The large office of the able poor

In 1534, the Grand Bureau des Pauvres Valides (The large office of the able poor) was created in Rouen, the embryo of the future general hospital. At that time, 15% of the population of Rouen could not meet their needs. The invalid poor included the elderly, foundlings, the infirm and the incurable. This office was a management body responsible for the economy and administration of these destitute, non-sick people. It is also in charge of judging free of charge the trials and disputes concerning them. It is composed of 13 administrators, chosen from among the councillors of the Parliament of Normandy, the aldermen and the canons.

These people do not have their own premises. They were therefore forced to hold their meetings in different parts of the town. They were to wander from one place to another for 112 years, since it was only in 1646 that they were able to move into their own premises.

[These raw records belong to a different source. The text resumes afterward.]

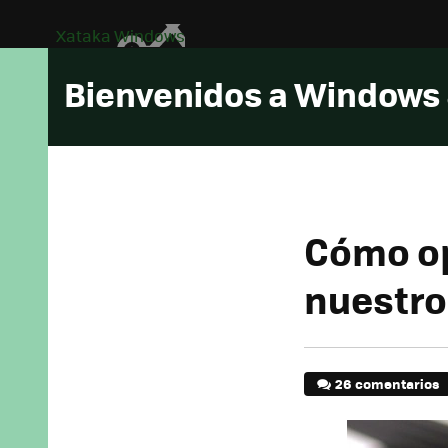
Xataka Windows
Bienvenidos a Windows
Cómo op
nuestro
26 comentarios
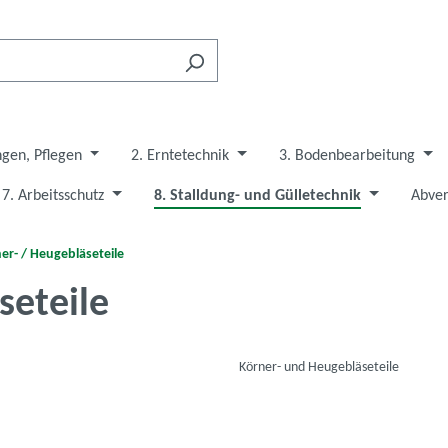
ngen, Pflegen
2. Erntetechnik
3. Bodenbearbeitung
7. Arbeitsschutz
8. Stalldung- und Gülletechnik
Abver
er- / Heugebläseteile
seteile
Körner- und Heugebläseteile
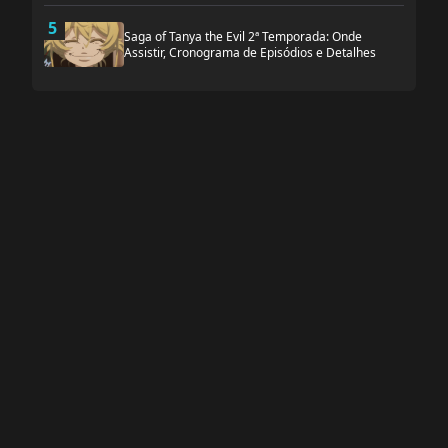
5
Saga of Tanya the Evil 2ª Temporada: Onde
Assistir, Cronograma de Episódios e Detalhes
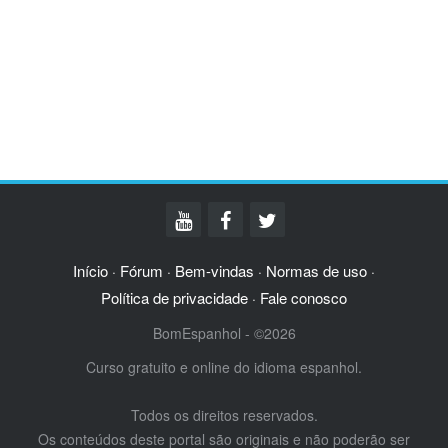
Início
Fórum
Bem-vindas
Normas de uso
·
·
·
·
Política de privacidade
Fale conosco
·
BomEspanhol - ©2026
Curso gratuito e online do idioma espanhol.
Todos os direitos reservados.
Os conteúdos deste portal são originais e não poderão ser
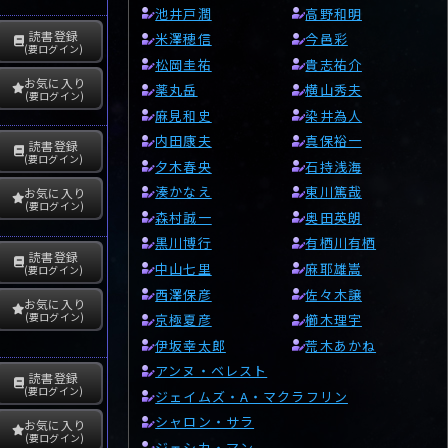
池井戸潤
高野和明
読書登録
米澤穂信
今邑彩
(要ログイン)
松岡圭祐
貴志祐介
お気に入り
薬丸岳
横山秀夫
(要ログイン)
麻見和史
染井為人
内田康夫
真保裕一
読書登録
(要ログイン)
夕木春央
石持浅海
湊かなえ
東川篤哉
お気に入り
(要ログイン)
森村誠一
奥田英朗
黒川博行
有栖川有栖
読書登録
中山七里
麻耶雄嵩
(要ログイン)
西澤保彦
佐々木譲
お気に入り
(要ログイン)
京極夏彦
櫛木理宇
伊坂幸太郎
荒木あかね
アンヌ・ベレスト
読書登録
(要ログイン)
ジェイムズ・A・マクラフリン
シャロン・サラ
お気に入り
(要ログイン)
ジェシカ・マン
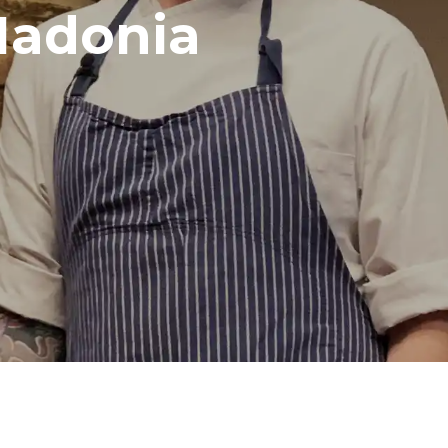
Madonia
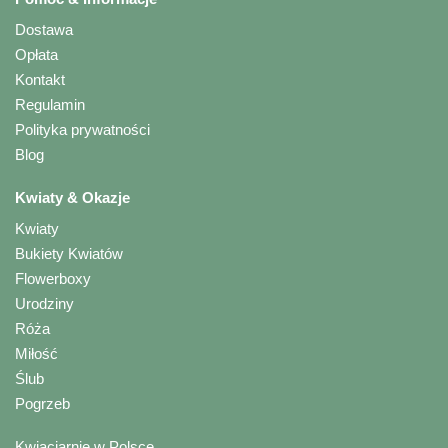
Dostawa
Opłata
Kontakt
Regulamin
Polityka prywatności
Blog
Kwiaty & Okazje
Kwiaty
Bukiety Kwiatów
Flowerboxy
Urodziny
Róża
Miłość
Ślub
Pogrzeb
Kwiaciarnie w Polsce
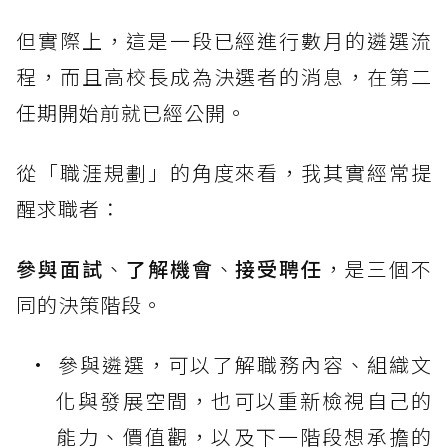
但實際上，這是一段已經進行數月的遴選流
程，而且高校長成為決選者的消息，在第二
任期開始前就已經公開。
從「職涯規劃」的角度來看，我其實經常提
醒求職者：
參與面試
、
了解機會
、
接受聘任
，是三個不
同的決策階段。
參與遴選，可以了解職務內容、組織文
化與發展空間，也可以重新檢視自己的
能力、價值觀，以及下一階段想承擔的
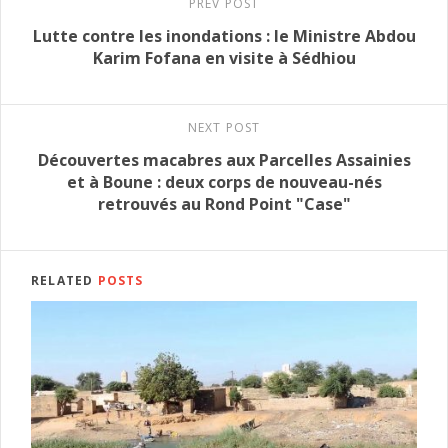
PREV POST
Lutte contre les inondations : le Ministre Abdou
Karim Fofana en visite à Sédhiou
NEXT POST
Découvertes macabres aux Parcelles Assainies
et à Boune : deux corps de nouveau-nés
retrouvés au Rond Point "Case"
RELATED
POSTS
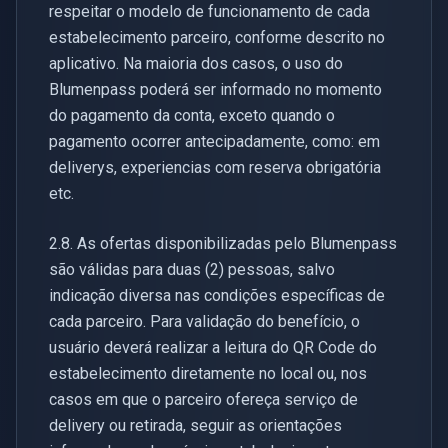
respeitar o modelo de funcionamento de cada
estabelecimento parceiro, conforme descrito no
aplicativo. Na maioria dos casos, o uso do
Blumenpass poderá ser informado no momento
do pagamento da conta, exceto quando o
pagamento ocorrer antecipadamente, como: em
deliverys, experiencias com reserva obrigatória
etc.
2.8. As ofertas disponibilizadas pelo Blumenpass
são válidas para duas (2) pessoas, salvo
indicação diversa nas condições específicas de
cada parceiro. Para validação do benefício, o
usuário deverá realizar a leitura do QR Code do
estabelecimento diretamente no local ou, nos
casos em que o parceiro ofereça serviço de
delivery ou retirada, seguir as orientações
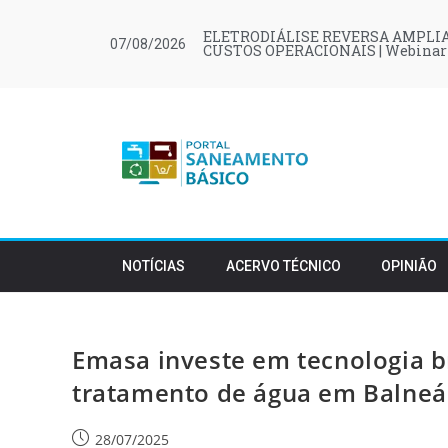
ELETRODIÁLISE REVERSA AMPLIA
07/08/2026
CUSTOS OPERACIONAIS | Webinar
NOTÍCIAS
ACERVO TÉCNICO
OPINIÃO
Emasa investe em tecnologia b
tratamento de água em Balneá
28/07/2025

In 1602, Claude Groulard, first president of the Parliament of Normandy, bought for 3,900 pounds a large plot of partially built land, a former dried-up marshland, located on part of the Martainville suburb and bordering the Célestins convent, founded in 1445.

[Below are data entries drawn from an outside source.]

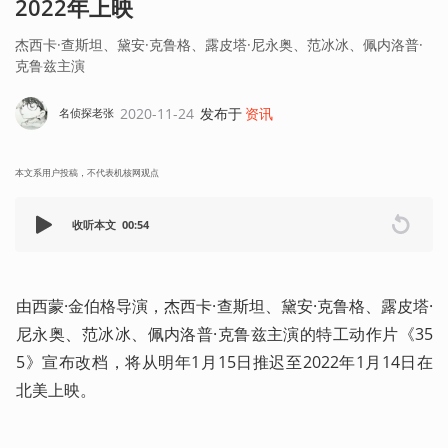
2022年上映
杰西卡·查斯坦、黛安·克鲁格、露皮塔·尼永奥、范冰冰、佩内洛普·
克鲁兹主演
2020-11-24
发布于
资讯
名侦探老张
本文系用户投稿，不代表机核网观点
收听本文
00:54
由西蒙·金伯格导演，杰西卡·查斯坦、黛安·克鲁格、露皮塔·
尼永奥、范冰冰、佩内洛普·克鲁兹主演的特工动作片《35
5》宣布改档，将从明年1月15日推迟至2022年1月14日在
北美上映。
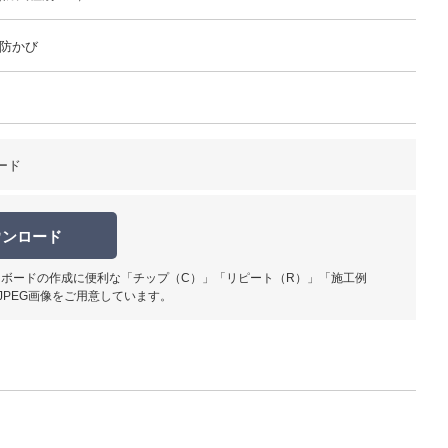
 防かび
ード
ウンロード
ボードの作成に便利な「チップ（C）」「リピート（R）」「施工例
JPEG画像をご用意しています。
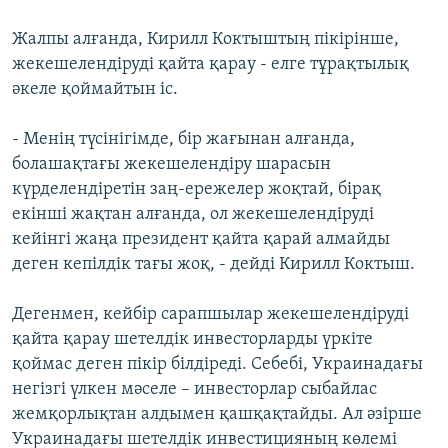
Жалпы алғанда, Кирилл Коктыштың пікірінше,
жекешелендіруді қайта қарау - елге тұрақтылық
әкеле қоймайтын іс.
- Менің түсінігімде, бір жағынан алғанда,
болашақтағы жекешелендіру шарасын
күрделендіретін заң-ережелер жоқтай, бірақ
екінші жақтан алғанда, ол жекешелендіруді
кейінгі жаңа президент қайта қарай алмайды
деген кепілдік тағы жоқ, - дейді Кирилл Коктыш.
Дегенмен, кейбір сарапшылар жекешелендіруді
қайта қарау шетелдік инвесторларды үркіте
қоймас деген пікір білдіреді. Себебі, Украинадағы
негізгі үлкен мәселе – инвесторлар сыбайлас
жемқорлықтан алдымен қашқақтайды. Ал әзірше
Украинадағы шетелдік инвестицияның көлемі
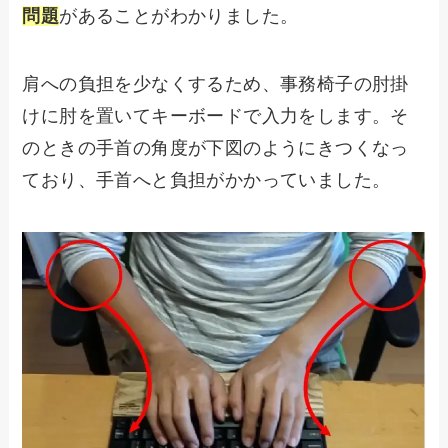
問題
があることがわかりました。
肩への負担を少なくするため、事務椅子の肘掛
けに肘を置いてキーボードで入力をします。そ
のときの手首の角度が下図のようにきつくなっ
ており、手首へと負担がかかっていました。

The first buildings were erected there between 1603 and 1623, and then in stages until 1651, when the first chapel was inaugurated on the day of Pentecost. Their location corresponds more or less to that of the current Cour de Germont.

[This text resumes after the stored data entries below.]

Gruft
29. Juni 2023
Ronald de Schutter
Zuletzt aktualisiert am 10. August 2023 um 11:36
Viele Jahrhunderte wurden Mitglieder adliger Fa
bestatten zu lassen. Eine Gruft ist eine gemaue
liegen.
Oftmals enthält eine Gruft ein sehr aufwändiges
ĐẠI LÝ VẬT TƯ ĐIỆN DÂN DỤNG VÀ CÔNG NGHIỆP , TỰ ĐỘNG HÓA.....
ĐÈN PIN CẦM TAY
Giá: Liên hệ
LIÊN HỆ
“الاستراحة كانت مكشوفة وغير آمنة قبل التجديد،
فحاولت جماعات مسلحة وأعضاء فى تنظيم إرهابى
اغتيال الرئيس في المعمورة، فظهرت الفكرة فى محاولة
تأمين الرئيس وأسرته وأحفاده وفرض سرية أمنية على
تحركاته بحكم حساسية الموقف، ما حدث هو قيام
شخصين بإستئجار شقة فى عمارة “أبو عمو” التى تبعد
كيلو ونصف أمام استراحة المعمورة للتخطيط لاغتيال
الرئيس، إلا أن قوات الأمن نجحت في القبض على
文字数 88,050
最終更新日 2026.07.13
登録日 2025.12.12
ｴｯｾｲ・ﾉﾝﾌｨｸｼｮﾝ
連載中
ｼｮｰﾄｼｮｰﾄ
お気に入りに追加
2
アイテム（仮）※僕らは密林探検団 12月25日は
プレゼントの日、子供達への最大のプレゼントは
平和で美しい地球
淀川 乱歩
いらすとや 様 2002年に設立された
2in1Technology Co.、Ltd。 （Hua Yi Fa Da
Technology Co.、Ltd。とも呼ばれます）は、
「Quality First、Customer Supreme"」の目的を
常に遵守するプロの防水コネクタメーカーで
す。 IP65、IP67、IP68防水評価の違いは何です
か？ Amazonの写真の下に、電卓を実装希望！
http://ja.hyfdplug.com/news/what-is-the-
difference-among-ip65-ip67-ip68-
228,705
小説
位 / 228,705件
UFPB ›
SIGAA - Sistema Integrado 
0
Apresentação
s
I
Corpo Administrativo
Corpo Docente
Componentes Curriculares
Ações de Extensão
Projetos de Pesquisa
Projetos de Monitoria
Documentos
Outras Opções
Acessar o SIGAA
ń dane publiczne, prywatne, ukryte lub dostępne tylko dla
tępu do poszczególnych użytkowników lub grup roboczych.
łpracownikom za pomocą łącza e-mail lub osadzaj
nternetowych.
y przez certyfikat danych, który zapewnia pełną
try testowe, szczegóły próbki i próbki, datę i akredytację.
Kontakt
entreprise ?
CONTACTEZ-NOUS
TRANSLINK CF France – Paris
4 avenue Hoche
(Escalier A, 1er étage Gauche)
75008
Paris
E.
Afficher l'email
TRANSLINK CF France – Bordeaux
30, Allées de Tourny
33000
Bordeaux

It was in 1646, on Easter Day, that the administrators of the office of the able-bodied poor were finally able to move into modest wooden buildings covered with thatch. These original buildings, which have completely disappeared over the years, were erected without any overall plan, with the sole aim of satisfying the pressing needs of the population and above all of housing foundlings.

Then, in 1681, the large office for the able-bodied poor officially became a general hospital by Edict of King Louis XIV "establishing the General Hospital for the confinement of the poor beggars of the City and Suburbs of Rouen (sic)".